Excerpts from the book
“We need different, mutually inconsistent metaphors to conduct experiments and understand their results.”
“The possibility that every future takes the form of some inner black hole is very poetic but, at the same time, absolutely logical.”
“Theoretical physicists whisper, ‘Light says what spacetime is.’ Applied physicists shout, ‘Light does what spacetime says!’ Both are plausible, but you cannot argue them before the same judge, especially in the same trial.”
“Nature would respond as a hamster wheel to intergalactic trials, revealing that space travel is a meaningless concept. However, we are not trapped in a cage because, as said, our future is not outside us but inside.”

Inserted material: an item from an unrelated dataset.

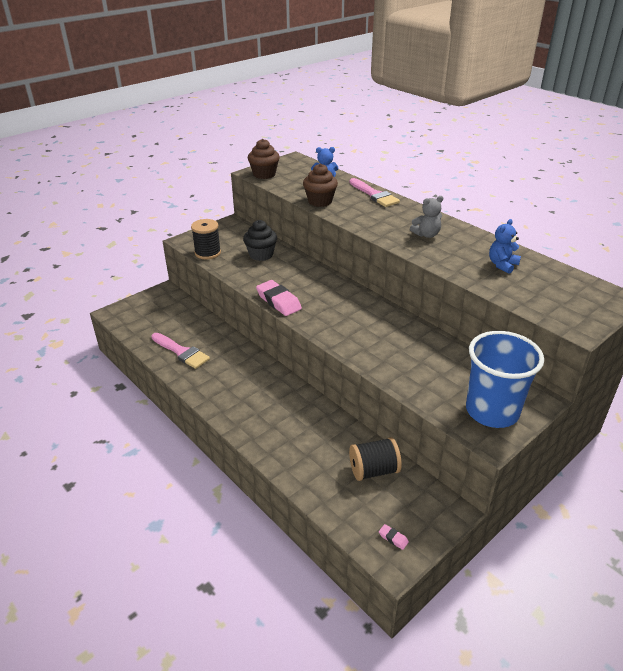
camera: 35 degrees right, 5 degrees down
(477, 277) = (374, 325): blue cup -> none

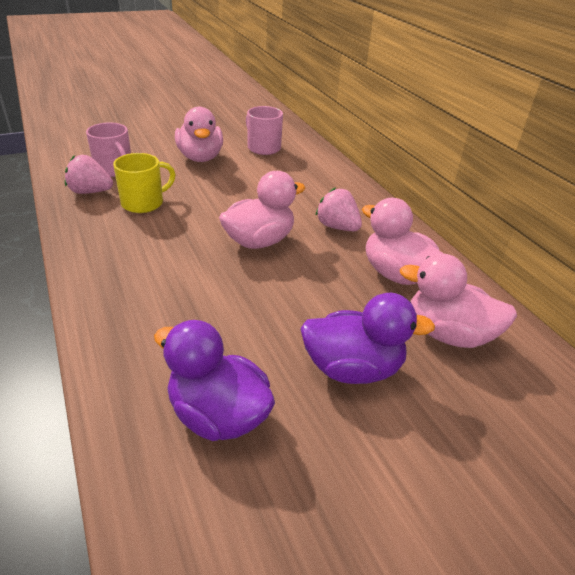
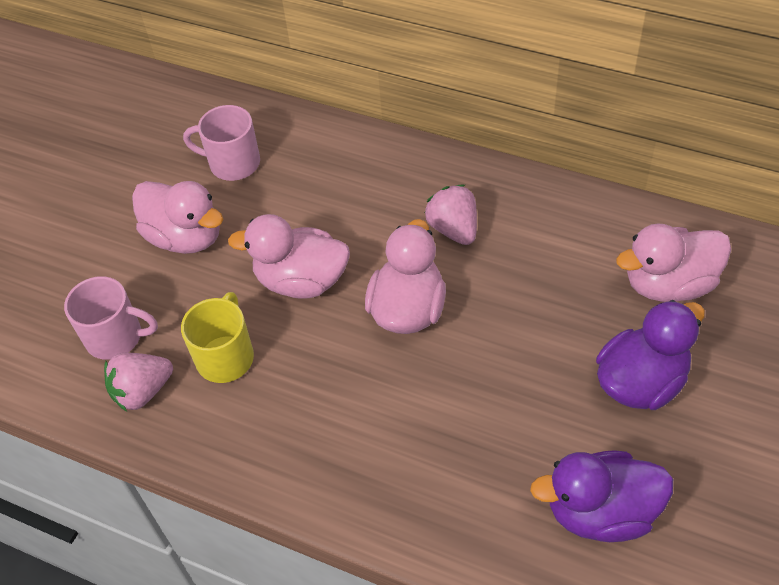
camera: 35 degrees left, 15 degrees up
(337, 227) = (453, 229): pink strawberry -> pink strawberry turned 60 degrees clockwise
(396, 274) = (566, 249): pink duck -> pink duck (301, 281)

“Imagine that the counter of a clock continues ticking long after human life becomes extinct. It does not matter how many ticks it makes. Whenever equivalent complexities come into existence, their science must assign 13.800 million years to their universe.”
Live and death
“Conception and death can only be events in the third person. It is the only way to link them to a clock or a calendar. Thus, births, deaths, Big Bangs, and Big Rips are not objective points in a time arrow. Instead, they are equivalent metaphorical concepts”
“The Earth can be a flat surface, a perfect sphere, or a geoid interacting with spacetime geodesics, depending on the context. It can also be a subjectively wrapped harmonic structure in a sizeless and timeless whole. None of these perspectives is more truthful than the others because all are metaphorical.”

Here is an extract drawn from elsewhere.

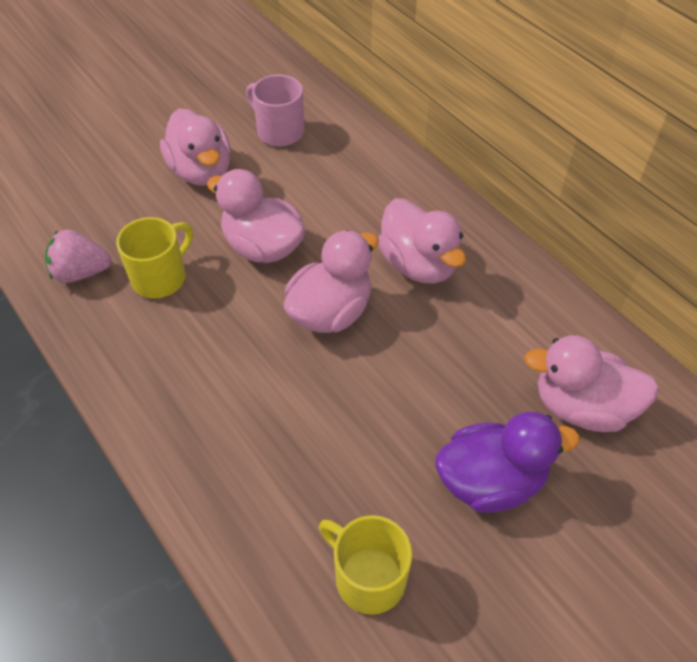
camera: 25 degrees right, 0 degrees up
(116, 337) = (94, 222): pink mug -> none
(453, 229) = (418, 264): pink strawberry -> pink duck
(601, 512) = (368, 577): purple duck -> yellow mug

An intermingled multiverse
“The idea of separate universes does not originate in physics equations but in the set or container metaphor that gave rise to modern logic and mathematics. Once we believe in objective containers and time arrows, we tend to imagine parallel or consecutive universes and despise intermingled ones.”
“Do solitons break a preexisting matter or either signal the rise and fall of a subjective material experience? Both ideas are valid metaphorical descriptions of what we see and calculate.”
“For impanders, postural experience and gravitational effects are two sides of the same coin. It is unnecessary to divide our experience into some internal and external worlds and prioritize one of them.”
“Once reinterpreted according to impansion, the empirical evidence is overwhelming. Our phenomenal experience consists of the intersubjective construction of individual bodies in relative motion plus their apparent relative distances and durations.”
“’Emergent’ is a critical word. It pertains to a scientific paradigm called emergent systems or nonlinear science. Emergence and impansion are complementary concepts. Thus, an impanded structure would see other impanded structures emerge from nowhere.”
“Impansion is compatible with a historical experience. It just dispenses history from objective time arrows.”
“Our deep contradictions about the mechanisms of evolution are entirely natural if ‘mechanism’ is just a metaphor.”
“Big Bangers are children playing cops who defend the scientific law of the fittest; impanders are children playing outlaws that believe in justice.”
“For impanders, there is no difference between perception, action, and conceptualization because there is no difference between the self and the world.”
“Metaphors create all meanings, create all similarities, and define all our reality.* After all, impansion is about what you want or need to stress, not about how things actually are.”
*Adapted from Lakoff and Johnson, Metaphors We Live By, 1980, ch. 27.
“Impansion suggests that any language we could find in the universe or invent, formal or natural, will necessarily be a wrapped or circular system of metaphorical concepts. From this perspective, science is not a heroic quest for absolute truth but a coalition of practical quests for partial, self-contained truths.”